The United States is falling way behind in the global minerals race and the big loser could be the green energy sector, which is heavily reliant on minerals to power energy sources like wind and solar.
The U.S. Geological Survey’s annual Mineral Commodity Summaries report warns America is entirely reliant on foreign sources for more than half the critical minerals needed for its modern economy. That includes both green energy technologies of the near future, plus the batteries required to power laptops, cell phones, and other everyday items integral to everyday life.
And while the U.S. has agreements with friendly nations for these imports, China remains America’s top supplier — the nation that just sent a spy balloon through the skies over some of the nation’s top security areas.
“We have never been more dependent on China and others for the minerals that are absolutely essential to modern life,” said Katie Sweeney, executive vice president and chief operating officer of the National Mining Association. “The U.S. is stumbling when it comes to our supply chains. With each new announcement of a blocked mine or a foreign sourcing agreement with countries that have questionable labor practices, we are locking in our position of competitive weakness.”
Last year, the U.S. was 100 percent reliant on net imports for 51 nonfuel mineral commodities according to the Geological Survey. The report estimated the value of domestic metal mine production in 2022 was $34.7 billion, which was 6 percent lower than the revised value from 2021. The country’s capacity utilization for the metals mining industry dropped two percentage points from 2021 to 63 percent capacity last year.
The issue is not that the U.S. does not have the capability or resources to produce many of these minerals. The problem, according to mining advocates, is mine permitting takes an average of seven to 10 years.
“It takes forever to get a new permit. How crazy is that?” Energy Secretary Jennifer Granholm said last March at the CERAWeek energy conference. Her comments that she would streamline permitting for sources of minerals needed for electric vehicles “elicit[ed] loud applause,” Reuters reported at the time.
But while comments from Granholm and Jigar Shah, head of the Department of Energy’s Loan Program Office sounded encouraging, the Biden administration remains reluctant to approve new mining projects. Just this month, the U.S. Environmental Protection Agency denied permits for Pebble Mine in Alaska – a significant source of copper and gold – to protect salmon habitat.
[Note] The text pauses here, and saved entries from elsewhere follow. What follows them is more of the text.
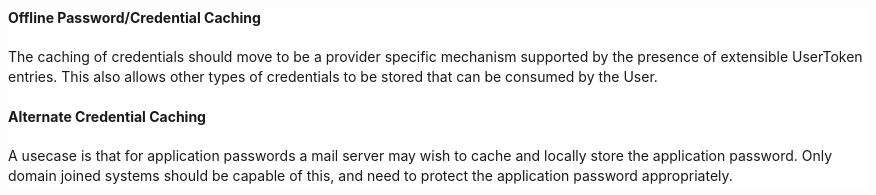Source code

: #### Offline Password/Credential Caching

The caching of credentials should move to be a provider specific mechanism supported by the presence
of extensible UserToken entries. This also allows other types of credentials to be stored that can
be consumed by the User.

#### Alternate Credential Caching

A usecase is that for application passwords a mail server may wish to cache and locally store the
application password. Only domain joined systems should be capable of this, and need to protect the
application password appropriately.







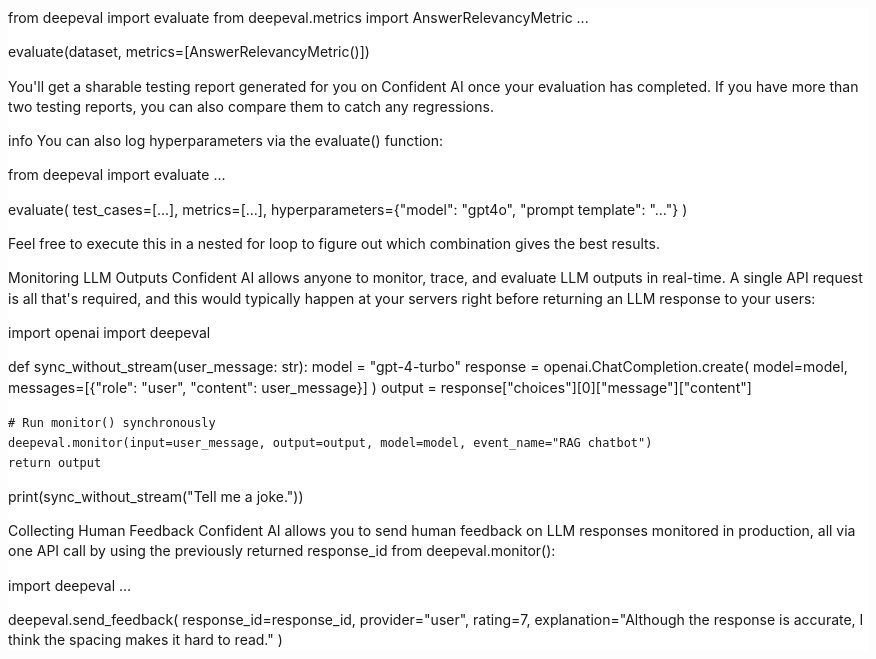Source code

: from deepeval import evaluate
from deepeval.metrics import AnswerRelevancyMetric
...

evaluate(dataset, metrics=[AnswerRelevancyMetric()])

You'll get a sharable testing report generated for you on Confident AI once your evaluation has completed. If you have more than two testing reports, you can also compare them to catch any regressions.

info
You can also log hyperparameters via the evaluate() function:

from deepeval import evaluate
...

evaluate(
    test_cases=[...],
    metrics=[...],
    hyperparameters={"model": "gpt4o", "prompt template": "..."}
)

Feel free to execute this in a nested for loop to figure out which combination gives the best results.

Monitoring LLM Outputs
Confident AI allows anyone to monitor, trace, and evaluate LLM outputs in real-time. A single API request is all that's required, and this would typically happen at your servers right before returning an LLM response to your users:

import openai
import deepeval

def sync_without_stream(user_message: str):
    model = "gpt-4-turbo"
    response = openai.ChatCompletion.create(
    model=model,
    messages=[{"role": "user", "content": user_message}]
    )
    output = response["choices"][0]["message"]["content"]

    # Run monitor() synchronously
    deepeval.monitor(input=user_message, output=output, model=model, event_name="RAG chatbot")
    return output

print(sync_without_stream("Tell me a joke."))

Collecting Human Feedback
Confident AI allows you to send human feedback on LLM responses monitored in production, all via one API call by using the previously returned response_id from deepeval.monitor():

import deepeval
...

deepeval.send_feedback(
    response_id=response_id,
    provider="user",
    rating=7,
    explanation="Although the response is accurate, I think the spacing makes it hard to read."
)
The project would have mined up to 73 million tons of minerals per year, and Pebble Limited Partnership John Shively said the EPA’s action was “unlawful” and promised litigation over the denial.
Ian Lange, a faculty fellow at the Payne Institute for Public Policy at the Colorado School of Mines, bluntly assessed domestic production of minerals as “crappy.” Despite widespread acknowledgment among advocates of green energy that the U.S. cannot reach aggressive climate goals without critical minerals, Lange said many are more comfortable with outsourcing mining so they don’t have to see it happening – an advanced NIMBY-ism.
“The people who are supportive of clean energy but don’t want mining in the U.S. call it ‘friend-shoring’ where it’s sourced out to countries like Canada and Australia that do have environmental safeguards and labor standards,” he said.
The average time for permits in both of those countries is two to three years, according to the National Mining Association. But regardless of the good relationship the U.S. enjoys with those countries, China far surpasses them in production.
China is the largest processor of copper, nickel, cobalt, lithium, and rare earth minerals – all needed to power rechargeable batteries and other components of green technology, the association said. China is also planning 107 lithium-ion battery mega factories compared to nine in the U.S.; according to the mining association, that is the equivalent of China building one factory per week while the U.S. builds one every four months.
Increasing domestic production would meet two goals for the disparate groups that support mining and oppose it on environmental grounds: increasing economic development here at home.
“Both parties are interested in the same story of economic growth in the U.S.,” Lange said. “Low-income populations would a chance to expand [opportunities] because that’s where mineral deposits tend to be. But we’re missing out on the jobs and economic development that might come from developing a mine and supporting infrastructure.”
North Carolina has significant lithium deposits, and Idaho features large deposits of copper. In Minnesota, Twin Metals, which could produce approximately 30 million pounds of cobalt, and PolyMet, which could yield as much as 170 million pounds of nickel, are both stalled in the permitting process, the mining association said. And neither Resolution Copper in Arizona – a potential source of 25 percent of U.S. copper – nor Lithium Americas Thacker Pass in Nevada – the largest lithium deposit in the country – show signs of progress.
And then there’s the story from Maine, where the world’s richest hard rock lithium deposit was recently discovered, but state law forbids the mining procedures needed to extract it. Thanks to anti-mining laws, the $1.5 billion find may have to remain in the ground, and not in U.S. manufactured technology.
“We have tons of these minerals,” Lange said. “We have more than we’ll ever need but nobody likes a mine in their backyard.”